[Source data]
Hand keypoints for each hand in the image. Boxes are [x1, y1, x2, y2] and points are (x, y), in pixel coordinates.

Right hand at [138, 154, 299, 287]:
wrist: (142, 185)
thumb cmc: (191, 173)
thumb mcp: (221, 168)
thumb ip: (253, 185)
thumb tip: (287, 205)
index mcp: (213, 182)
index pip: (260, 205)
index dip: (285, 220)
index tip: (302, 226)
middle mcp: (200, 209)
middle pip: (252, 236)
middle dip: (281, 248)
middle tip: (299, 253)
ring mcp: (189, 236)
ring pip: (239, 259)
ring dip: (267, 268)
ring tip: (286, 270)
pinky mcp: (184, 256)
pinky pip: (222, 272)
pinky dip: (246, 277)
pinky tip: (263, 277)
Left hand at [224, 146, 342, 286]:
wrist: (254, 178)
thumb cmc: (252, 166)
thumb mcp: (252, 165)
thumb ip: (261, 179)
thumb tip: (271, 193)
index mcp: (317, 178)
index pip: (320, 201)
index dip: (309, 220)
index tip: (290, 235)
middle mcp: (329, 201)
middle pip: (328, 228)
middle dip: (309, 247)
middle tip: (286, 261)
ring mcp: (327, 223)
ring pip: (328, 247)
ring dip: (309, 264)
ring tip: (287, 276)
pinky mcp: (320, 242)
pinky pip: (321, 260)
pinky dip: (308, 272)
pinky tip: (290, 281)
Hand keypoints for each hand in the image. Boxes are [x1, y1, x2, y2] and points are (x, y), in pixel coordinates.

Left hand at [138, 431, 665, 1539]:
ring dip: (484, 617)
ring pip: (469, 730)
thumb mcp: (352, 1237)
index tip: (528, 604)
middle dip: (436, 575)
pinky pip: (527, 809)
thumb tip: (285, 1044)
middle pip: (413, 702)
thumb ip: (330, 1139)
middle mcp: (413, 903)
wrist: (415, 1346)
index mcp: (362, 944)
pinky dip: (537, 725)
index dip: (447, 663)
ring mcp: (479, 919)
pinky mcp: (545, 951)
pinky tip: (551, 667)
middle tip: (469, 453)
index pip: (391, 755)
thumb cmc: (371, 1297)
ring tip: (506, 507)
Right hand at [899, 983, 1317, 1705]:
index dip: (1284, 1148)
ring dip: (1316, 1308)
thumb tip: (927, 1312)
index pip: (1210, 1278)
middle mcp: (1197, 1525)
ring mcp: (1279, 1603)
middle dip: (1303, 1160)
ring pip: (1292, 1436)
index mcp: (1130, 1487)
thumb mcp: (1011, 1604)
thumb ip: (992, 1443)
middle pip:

_ACTIVITY_
Every line above should be printed again exactly as it stands.

_RESPONSE FOR THIS EXERCISE_
Hand keypoints for each hand in the image. Boxes are [x1, y1, x2, y2] and points are (x, y), in pixel coordinates.

Right hand at [138, 154, 299, 287]:
wrist: (142, 185)
thumb cmc: (191, 173)
thumb mcp: (221, 168)
thumb ip: (253, 185)
thumb tip: (287, 205)
index mcp: (213, 182)
index pip: (260, 205)
index dip: (285, 220)
index tip: (302, 226)
middle mcp: (200, 209)
middle pip: (252, 236)
middle dip: (281, 248)
middle tip: (299, 253)
ring mcp: (189, 236)
ring pip: (239, 259)
ring dip: (267, 268)
ring tip: (286, 270)
pinky mcp: (184, 256)
pinky pip: (222, 272)
pinky dip: (246, 277)
pinky tip: (263, 277)
Left hand at [224, 146, 342, 286]:
wrist: (254, 178)
thumb cmc: (252, 166)
thumb mcp: (252, 165)
thumb ip: (261, 179)
thumb tip: (271, 193)
index mcp: (317, 178)
index pip: (320, 201)
index dip: (309, 220)
index tip: (290, 235)
middle mcp: (329, 201)
middle pip: (328, 228)
middle dip: (309, 247)
middle tip: (286, 261)
ring mcp: (327, 223)
ring pip: (328, 247)
ring dip: (309, 264)
ring tip: (287, 276)
pinky mcp: (320, 242)
pinky pip: (321, 260)
pinky dip: (308, 272)
pinky tip: (290, 281)
Hand keypoints for each hand in the image. Boxes are [x1, y1, x2, y2] and points are (x, y), in pixel coordinates.

Left hand at [138, 431, 665, 1539]:
ring dip: (484, 617)
ring pip: (469, 730)
thumb mcp: (352, 1237)
index tip: (528, 604)
middle dip: (436, 575)
pinky pip: (527, 809)
thumb tip: (285, 1044)
middle pip: (413, 702)
thumb ip: (330, 1139)
middle mcp: (413, 903)
wrist: (415, 1346)
index mcp: (362, 944)
pinky dip: (537, 725)
index dip: (447, 663)
ring mcp: (479, 919)
pinky mcp: (545, 951)
pinky tip: (551, 667)
middle tip: (469, 453)
index pip: (391, 755)
thumb cmc: (371, 1297)
ring tip: (506, 507)
Right hand at [899, 983, 1317, 1705]:
index dip: (1284, 1148)
ring dip: (1316, 1308)
thumb tip: (927, 1312)
index pip: (1210, 1278)
middle mcp: (1197, 1525)
ring mcp: (1279, 1603)
middle dip: (1303, 1160)
ring pip: (1292, 1436)
index mcp: (1130, 1487)
thumb mcp: (1011, 1604)
thumb ip: (992, 1443)
middle pip:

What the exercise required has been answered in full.